Billet radio pour la Première (RTBF) – 29 septembre 2009
On a dernièrement beaucoup glosé sur les « assises pour l’interculturalité » convoquées durant une année par la Ministre de l’égalité des chances. Sans aborder ici le fond, parlons du recours de plus en plus fréquent à ce genre d’outils de consultation. Les termes choisis, d’abord, font toujours référence à l’histoire et au lien avec le peuple ; on parle tantôt d’assises, d’états généraux, de contrat ou autre grenelle. La création de ces forums semble se profiler lorsqu’un problème est devenu trop sérieux pour être ignoré par le politique, mais paraît toutefois trop délicat pour être tranché, et qu’il faut donc compenser l’inaction par un signal participatif. Cela permet aussi de gagner du temps, qui comme vous le savez est le bien politique le plus précieux.
Or, si l’intention de combler le fossé entre gouvernants et gouvernés est louable, le risque de contre-productivité est réel. D’abord parce qu’en général ces manifestations n’aboutissent qu’à très peu de choses au regard de l’énergie dépensée par celles de ceux qui s’y prêtent, généralement issus de la société civile d’ailleurs. Au mieux, les conclusions se déclinent en termes consensuels et irréfutables, alors que la traduction concrète des options demande, elle, des choix techniques et budgétaires. Ces choix impliquent des arbitrages si complexes qu’ils ne peuvent être laissés à une assemblée thématique volontaire mais devront être tranchés par le pouvoir politique – le seul démocratiquement légitime, soit dit en passant.
Ce qui est inquiétant, en réalité, c’est que le recours à de tels outils traduit l’impuissance du politique face à un monde de plus en plus complexe, dans un pays certes très difficile à gérer, où la moindre décision doit se négocier durement entre partis, communautés, piliers, autant d’acteurs dont la seule présence dilue la force de décision. Faute de décider, il convient de montrer qu’on se préoccupe. Il est objectivement plus facile de convoquer une réunion que d’opérer une réforme.

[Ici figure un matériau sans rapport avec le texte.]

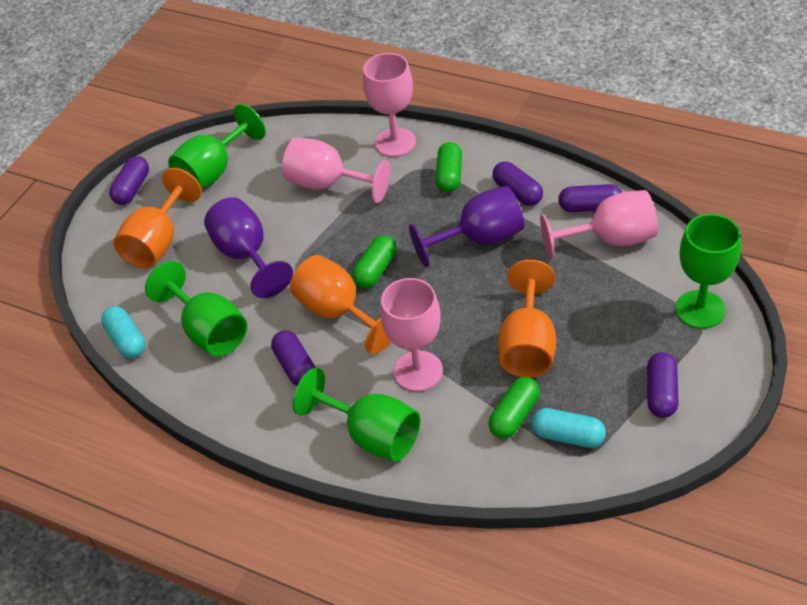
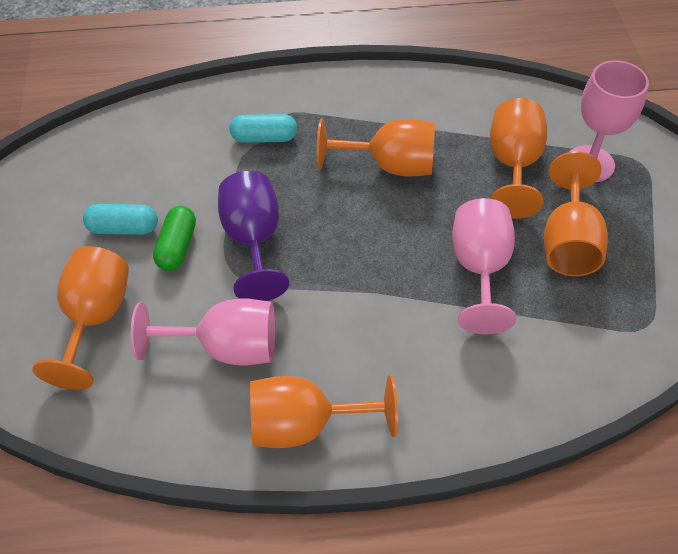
green capsule: 3 -> 1
green goblet: 4 -> 0
orange goblet: 3 -> 5
pink goblet: 4 -> 3
purple capsule: 5 -> 0
purple goblet: 2 -> 1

C’est bien moins risqué, aussi ; à la décharge des autorités, il faut le reconnaître, les citoyens sont peu enclins au changement et à l’acceptation des rares décisions que le politique peut encore prendre. Quand la simple évocation d’une piste d’économie dans l’enseignement engendre un arrêt de travail généralisé, alors qu’il n’y a pas le moindre embryon de décision sur la table, on comprend que les autorités se tétanisent et cherchent des moyens de montrer leur empathie sur les sujets les plus sensibles, quitte à offrir des gages consultatifs.
Mais c’est comme en amour ou en amitié : si vous suggérez trop de promesses que vous ne pouvez pas tenir, vous minez votre relation bien plus sûrement qu’en assumant votre rôle. C’est une question de respect de l’autre. Gouverner, c’est choisir, choisir c’est renoncer, et renoncer c’est décevoir. Aucune assise, aucun contrat ne permettra d’échapper à cette douloureuse équation.